(酔うと儚げ泣き上戸なカイザー、良いっすね……)

(酔うと儚げ泣き上戸なカイザー、良いっすね……)


 貴方の為なら死ぬことすら厭わない、と叫んで縋る奴隷のような男達さえ射竦めてみせる刺々しい薔薇の美貌が。

 ある一定水準のアルコール摂取量を満たすと途端に茨を脱ぎ捨て、ぼんやりと虚空を眺めながら涙を流すだけのカラクリ人形になるのを、冴は知っている。


「……………………」


 お可哀想に、と訳がわからずとも嘆く者の現れそうな儚げ極まりない風情で、カイザーは白いままの頬に雫を伝わせていた。

 中身の残ったワイングラスを手にやや俯き、濡れたまつ毛が瞬きのたびにはらはらと水滴を落とす。水面に波紋の打つワインは、カイザーの特殊なファン層なら茨姫様の御涙によって清められた聖酒だとして崇め奉ること請け合いだ。


「おいカイザー、大丈夫か?」

「…………うん。…………まだのめる」

「なるほど大丈夫じゃねぇな。オラもう飲むな、ピンチョスでも食べてろ」


 とろんとした目付き。拙いお返事。この状況でまだ自分を酔っていないと思う判断能力の低下。完全に出来上がっている。

 冴はカイザーの手からワイングラスを引ったくり、自分の酒のつまみであった串刺しのトマトとオリーブを口元に差し出す。

 いわゆる「あーん」を普段のカイザーならばあしらうように手で払うだろうが、今のカイザーは泣く以外の機能をほとんど喪失した生き物なので素直に口に含む。

 だがぼーっと咀嚼しているから上手く飲み込めず、潰れたトマトの果汁が唇の端からつぅと伝い落ちた。


「ああもう。

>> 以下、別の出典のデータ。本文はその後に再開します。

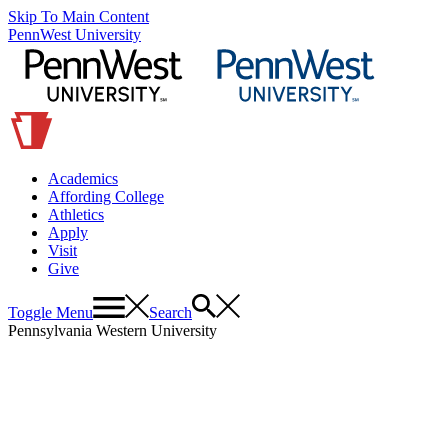
Skip To Main Content
PennWest University
Academics
Affording College
Athletics
Apply
Visit
Give
Toggle Menu
Search
Pennsylvania Western University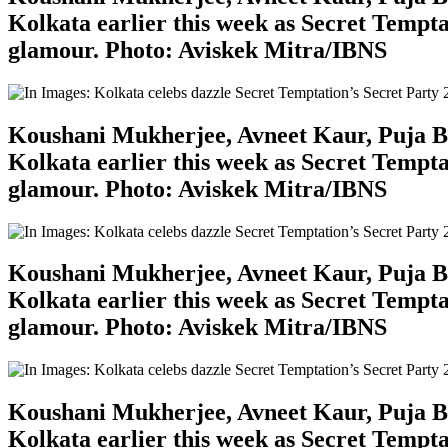
Kolkata earlier this week as Secret Tempta
glamour. Photo: Aviskek Mitra/IBNS
Koushani Mukherjee, Avneet Kaur, Puja Ban
Kolkata earlier this week as Secret Tempta
glamour. Photo: Aviskek Mitra/IBNS
Koushani Mukherjee, Avneet Kaur, Puja Ban
Kolkata earlier this week as Secret Tempta
glamour. Photo: Aviskek Mitra/IBNS
Koushani Mukherjee, Avneet Kaur, Puja Ban
Kolkata earlier this week as Secret Tempta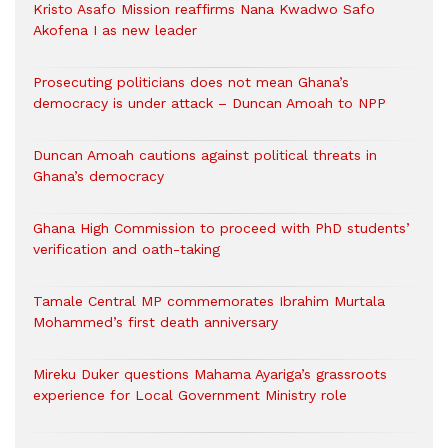
Kristo Asafo Mission reaffirms Nana Kwadwo Safo
Akofena I as new leader
Prosecuting politicians does not mean Ghana’s
democracy is under attack – Duncan Amoah to NPP
Duncan Amoah cautions against political threats in
Ghana’s democracy
Ghana High Commission to proceed with PhD students’
verification and oath-taking
Tamale Central MP commemorates Ibrahim Murtala
Mohammed’s first death anniversary
Mireku Duker questions Mahama Ayariga’s grassroots
experience for Local Government Ministry role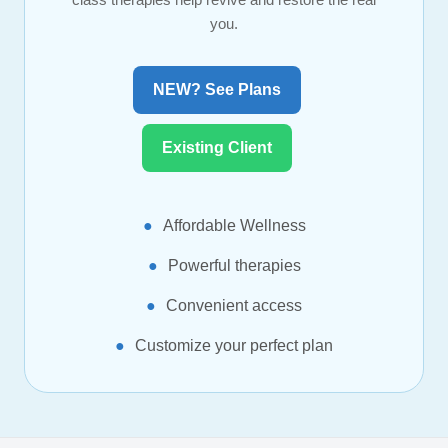
you.
NEW? See Plans
Existing Client
Affordable Wellness
Powerful therapies
Convenient access
Customize your perfect plan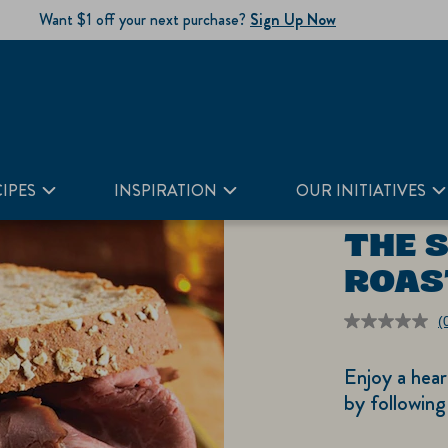
Want $1 off your next purchase?
Sign Up Now
IPES
INSPIRATION
OUR INITIATIVES
THE 
ROAS
(
r
v
Enjoy a hear
S
p
by following
li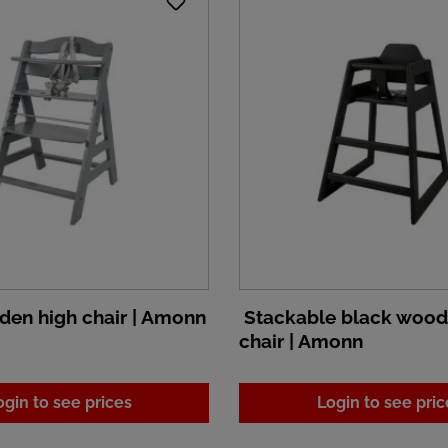
en high chair | Amonn
Stackable black wood
chair | Amonn
ogin to see prices
Login to see pric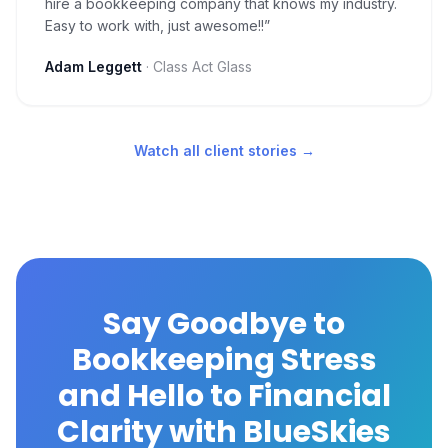
hire a bookkeeping company that knows my industry.
Easy to work with, just awesome!!
”
Adam Leggett
·
Class Act Glass
Watch all client stories →
Say Goodbye to
Bookkeeping Stress
and Hello to Financial
Clarity with BlueSkies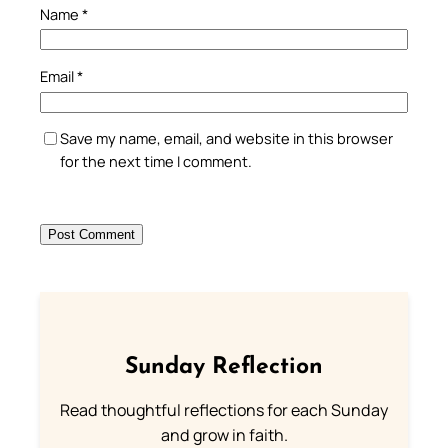
Name
*
Email
*
Save my name, email, and website in this browser
for the next time I comment.
Sunday Reflection
Read thoughtful reflections for each Sunday
and grow in faith.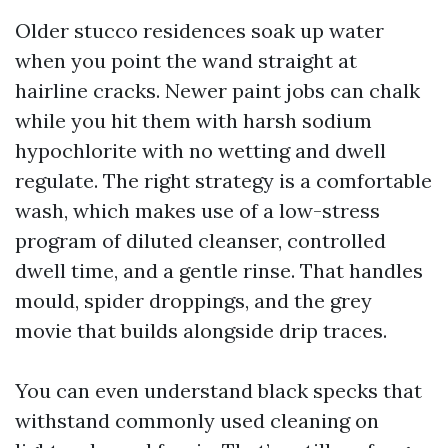
Older stucco residences soak up water
when you point the wand straight at
hairline cracks. Newer paint jobs can chalk
while you hit them with harsh sodium
hypochlorite with no wetting and dwell
regulate. The right strategy is a comfortable
wash, which makes use of a low-stress
program of diluted cleanser, controlled
dwell time, and a gentle rinse. That handles
mould, spider droppings, and the grey
movie that builds alongside drip traces.
You can even understand black specks that
withstand commonly used cleaning on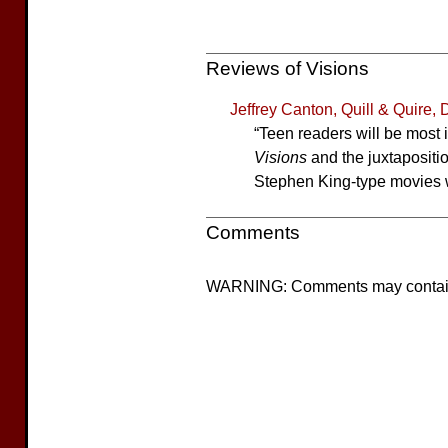
Reviews of Visions
Jeffrey Canton, Quill & Quire
“Teen readers will be most 
Visions
and the juxtapositio
Stephen King-type movies wi
Comments
WARNING: Comments may contain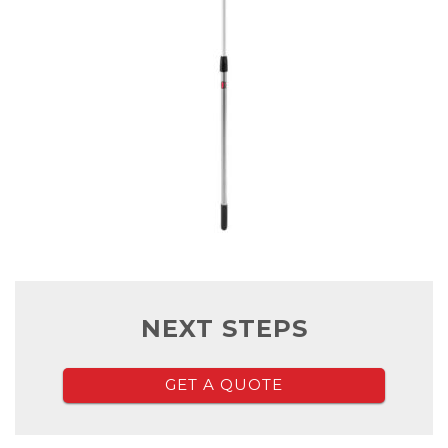
NEXT STEPS
GET A QUOTE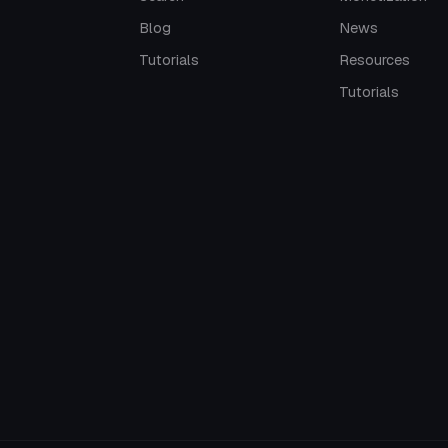
Blog
News
Tutorials
Resources
Tutorials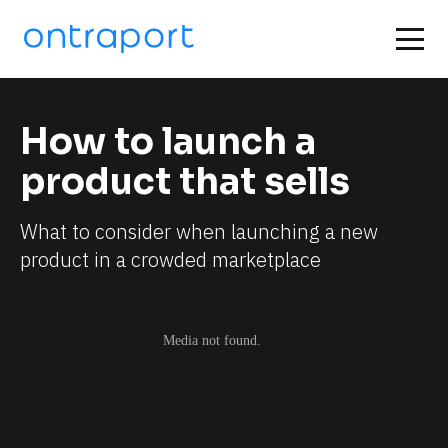
How to launch a 
product that sells
What to consider when launching a new 
product in a crowded marketplace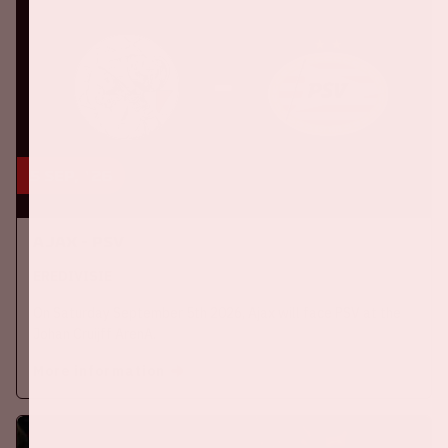
5 sep, '26
Ajax - PSV
EREDIVISIE
On Saturday September 5th 2026, Ajax will face PSV at the
Johan Cruijff ArenA.
More information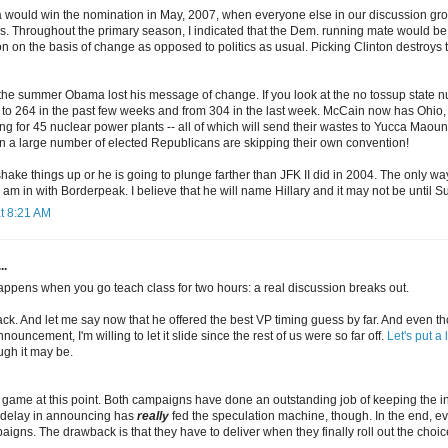
 would win the nomination in May, 2007, when everyone else in our discussion gro
s. Throughout the primary season, I indicated that the Dem. running mate would b
n on the basis of change as opposed to politics as usual. Picking Clinton destroys
he summer Obama lost his message of change. If you look at the no tossup state
to 264 in the past few weeks and from 304 in the last week. McCain now has Ohi
 for 45 nuclear power plants -- all of which will send their wastes to Yucca Maounta
 a large number of elected Republicans are skipping their own convention!
ke things up or he is going to plunge farther than JFK II did in 2004. The only way
 am in with Borderpeak. I believe that he will name Hillary and it may not be until
t 8:21 AM
..
happens when you go teach class for two hours: a real discussion breaks out.
back. And let me say now that he offered the best VP timing guess by far. And even
ouncement, I'm willing to let it slide since the rest of us were so far off.
Let's put a 
gh it may be.
ng game at this point. Both campaigns have done an outstanding job of keeping the 
 delay in announcing has
really
fed the speculation machine, though. In the end, ev
igns. The drawback is that they have to deliver when they finally roll out the choic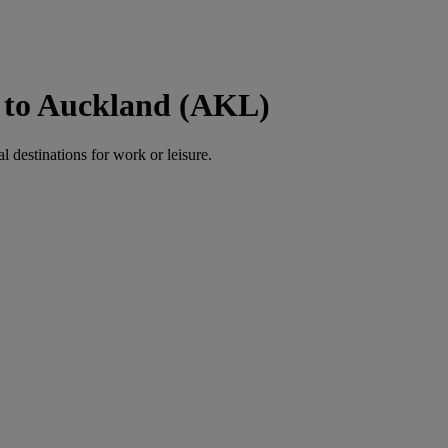
) to Auckland (AKL)
al destinations for work or leisure.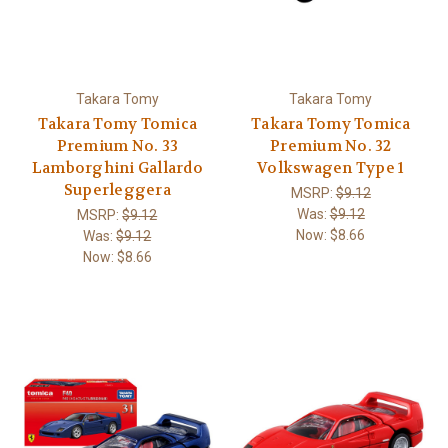
Takara Tomy
Takara Tomy
Takara Tomy Tomica
Takara Tomy Tomica
Premium No. 33
Premium No. 32
Lamborghini Gallardo
Volkswagen Type 1
Superleggera
MSRP:
$9.12
Was:
$9.12
MSRP:
$9.12
Now:
$8.66
Was:
$9.12
Now:
$8.66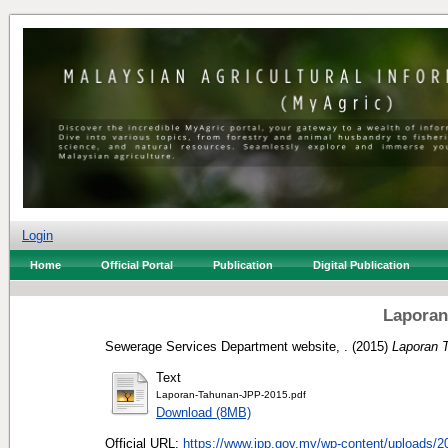
Login
Home
Official Portal
Publication
Digital Publication
Laporan
Sewerage Services Department website, .
(2015)
Laporan 
Text
Laporan-Tahunan-JPP-2015.pdf
Download (8MB)
Official URL:
https://www.jpp.gov.my/wp-content/uploads/20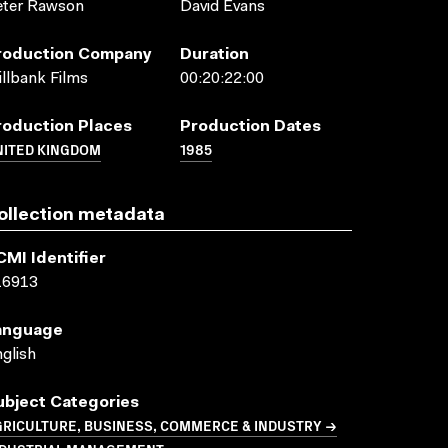
eter Rawson
David Evans
roduction Company
Duration
llbank Films
00:20:22:00
roduction Places
Production Dates
NITED KINGDOM
1985
ollection metadata
CMI Identifier
16913
anguage
glish
ubject Categories
GRICULTURE, BUSINESS, COMMERCE & INDUSTRY →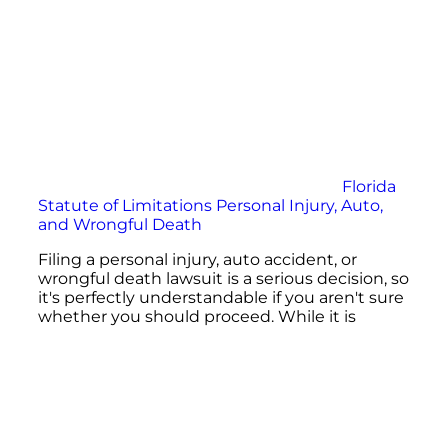
Florida
Statute of Limitations Personal Injury, Auto,
and Wrongful Death
Filing a personal injury, auto accident, or
wrongful death lawsuit is a serious decision, so
it's perfectly understandable if you aren't sure
whether you should proceed. While it is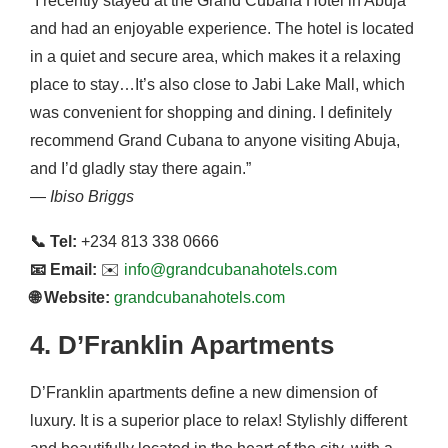
“I recently stayed at the Grand Cubana Hotel in Abuja
and had an enjoyable experience. The hotel is located
in a quiet and secure area, which makes it a relaxing
place to stay…It’s also close to Jabi Lake Mall, which
was convenient for shopping and dining. I definitely
recommend Grand Cubana to anyone visiting Abuja,
and I’d gladly stay there again.”
—
Ibiso Briggs
📞 Tel:
+234 813 338 0666
📧 Email:
✉️
info@grandcubanahotels.com
🌐 Website:
grandcubanahotels.com
4. D’Franklin Apartments
D’Franklin apartments define a new dimension of
luxury. It is a superior place to relax! Stylishly different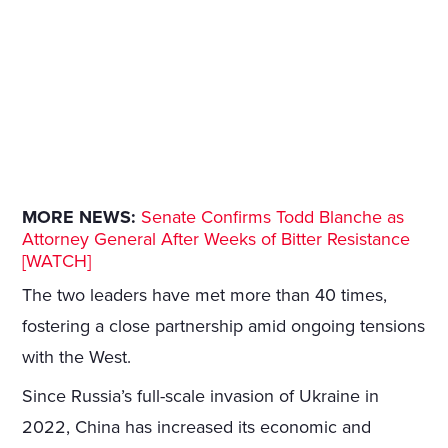
MORE NEWS:
Senate Confirms Todd Blanche as
Attorney General After Weeks of Bitter Resistance
[WATCH]
The two leaders have met more than 40 times,
fostering a close partnership amid ongoing tensions
with the West.
Since Russia’s full-scale invasion of Ukraine in
2022, China has increased its economic and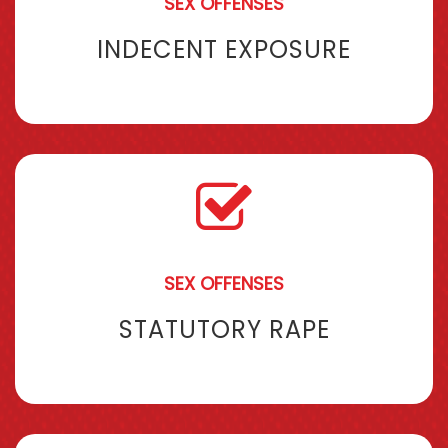
SEX OFFENSES
INDECENT EXPOSURE
SEX OFFENSES
STATUTORY RAPE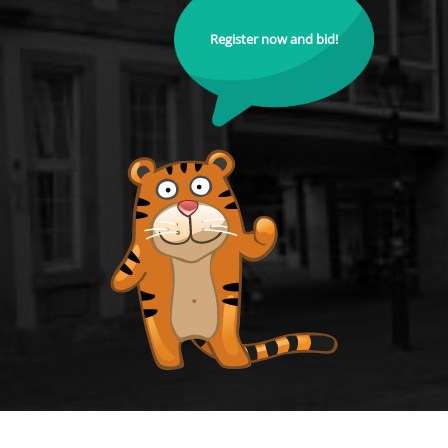
Register now and bid!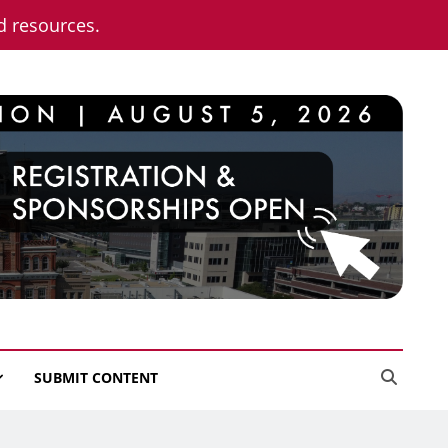
nd resources.
SUBMIT CONTENT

ったく、仕方ねぇなぁ」


 それを幼い頃の弟でも相手にするような目で甘く見咎めて、垂れる薄赤い液体を口付けに近い仕草で舐めとってやる。

 何のことは無い。冴もほぼほぼ酔っていた。100まで到達すると無邪気系女王様が爆誕するとして、現在値は98くらいまで行っている。つまり彼も傍目に平静に見えても脳味噌はだいぶアルコール浸りなのだ。


「ん、さえ……」

「そうだぞ冴だ、冴じゃなかったらこんなコトさせんなよ。犬や豚が許されてるのはお前の脚の味だけだ。唇は畜生どもにはもったいない」

「わかった……さえだけ……」


 多少の流行り廃りはあれど、人間は美形同士の絡みが大好きだ。

 スペインのバルの片隅でひっそりと咲く薔薇で作られた百合の花に、現地の飲み客や潜在的マゾ犬どもははわわと口元を押さえた。